Внезапный стук в ворота отвлек леди Уотстон от этих мрачных мыслей; забыв о своих летах и своей усталости, она взяла массивный серебряный подсвечник с горящей свечой и, спустившись по высокой и неудобной лестнице, выбежала стремительно к парадному подъезду.
Почти в ту же минуту во двор въехал отряд вооруженных всадников, составлявших свиту Уотстона на турнире, но его самого среди них не было.
Из груди леди Уотстон вырвался дикий крик.
– Где мой сын, мой Артур? – воскликнула она. – Ранен он или умер?
– Успокойтесь, миледи: он жив и здоров, – ответили ей разом несколько человек.
– Так почему же он не приехал ко мне?
На вопрос не последовало никакого ответа.
– Говорите, Гектор! – сказала леди Уотстон, обратившись повелительно к начальнику отряда, смуглому человеку солидной и приятной наружности.
Но старый воин не решался, по-видимому, исполнить приказание.
– Не томите меня… скажите мне скорее, почему мой Артур не приехал с вами? – повторила с мольбой и отчаянием леди.
– Молодой господин мой арестован сегодня и заключен в Тауэр! – ответил старый воин, закрыв лицо руками. – Признаюсь, я не ждал подобного удара!..
– Вы говорите – в Тауэр?! Что же сделал Артур?
– Его арестовали и отвезли туда вместе с сэром Генри Норисом и еще джентльменом, фамилию которого я позабыл. Все толкуют о заговоре, и королева Анна… ну да что говорить! Я ничего не знаю! – добавил он отрывисто.
Последние слова леди Уотстон уже не слышала. Весть об аресте сына сломила ее. Она упала в обморок, и ее отнесли на руках в спальню.
– Живее, Джордж и Джеймс, расседлайте коней! – скомандовал Гектор.
И как ни грустно было у него на душе, он не тронулся с места, пока не убедился, что конюхи исполнили его распоряжение.
Глава XXV
Королевский приказ
Трудно передать словами, какое волнение охватило все население Лондона при вести об аресте молодой королевы, графа Джорджа Рочфорда и четырех дворян, занимавших высокое положение в свете.
Страсти разгорались. Раздраженные казнью Мора и муками других не менее известных и благородных жертв, католики считали арест королевы наказанием Божьим за пролитую кровь; но приверженцы Лютера были сильно встревожены падением ее власти, так как в лице Анны Болейн они теряли чрезвычайно могущественного и верного союзника.
Та и другая партии поспешили созвать своих приверженцев, чтобы лучше противодействовать друг другу.

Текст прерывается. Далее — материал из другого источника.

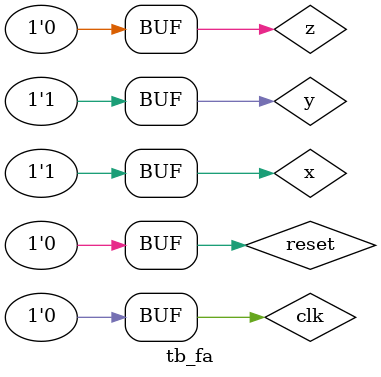
<source format=sv>

module tb_fa;
  //logic x, y, cin, cout, s;
  logic x, y, z, clk, reset, c, s;

  // invoke an instance of the full adder
  //fa full_adder (.*); 
  fa full_adder (x, y, z, clk, reset, c, s); 
  
  // Clock generator
  always
  begin
    #10 clk = 1;
    #10 clk = 0;
  end
  
  initial
  begin
  clk = 0;
  reset <= 0;
  
	z <= 1'b0;
	

	// s = 0
  x <= 1'b0;
  y <= 1'b0;
  
  #2ns reset <= 1;
  
  #2ns reset <= 0;
	
	// s = 1
  #5ns y <= '1;
  
  #3ns reset <= 1;
  #2ns reset <= 0;
  
  #25ns x <= '1;

  end
endmodule

</source>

События развивались с такой быстротой, что сначала партии лавировали меж двух берегов, не зная, у какого им лучше бросить якорь; но вскоре все увидели, что королева Анна погибла безвозвратно, что король любит пламенно Джейн Сеймур, а Кромвель, граф Эссекский, всемогущ при дворе.
Правильно рассчитав, что королева будет осуждена на смерть, так как Генрих VIII не мог при ее жизни вступить в законный брак с Джейн Сеймур, протестанты отправили депутацию к Кромвелю, прося его принять их под свое покровительство. Католики примкнули к национальной партии, во главе которой стоял влиятельный герцог Норфолк.
Вскоре пронесся слух, что король повелел созвать совет судей для ведения процесса Анны Болейн и что в его состав войдут самые знатные и самые влиятельные из лордов королевства.
Заточение несчастной молодой королевы и все подробности ее жизни стали с этого времени главной темой разговоров. Но и людское любопытство, и столкновение мнений, и беспорядки, которые устраивались под шумок в этой неразберихе, были, в сущности, лишь обычным результатом событий, вносящих неожиданно перемены в общественную жизнь.
Однако тем не менее все происходящее усиливало пытку, от которой изнывала со дня ареста Анны душа Нортумберленда.
Когда Генрих VIII неожиданно приказал остановить турнир и гордые леди и лорды начали выходить из галерей и лож, Перси вздумал отправиться в Лондон, где он имел дом, как и все знатные и богатые люди той давней эпохи, считавшие унизительным для своего достоинства не иметь жилья в столице. Дворянин, на которого возложили обязанность охранять ложу графа, без дальнейших инструкций не посмел возражать против его намерений, тем более что король уже уехал в Уайтхолл.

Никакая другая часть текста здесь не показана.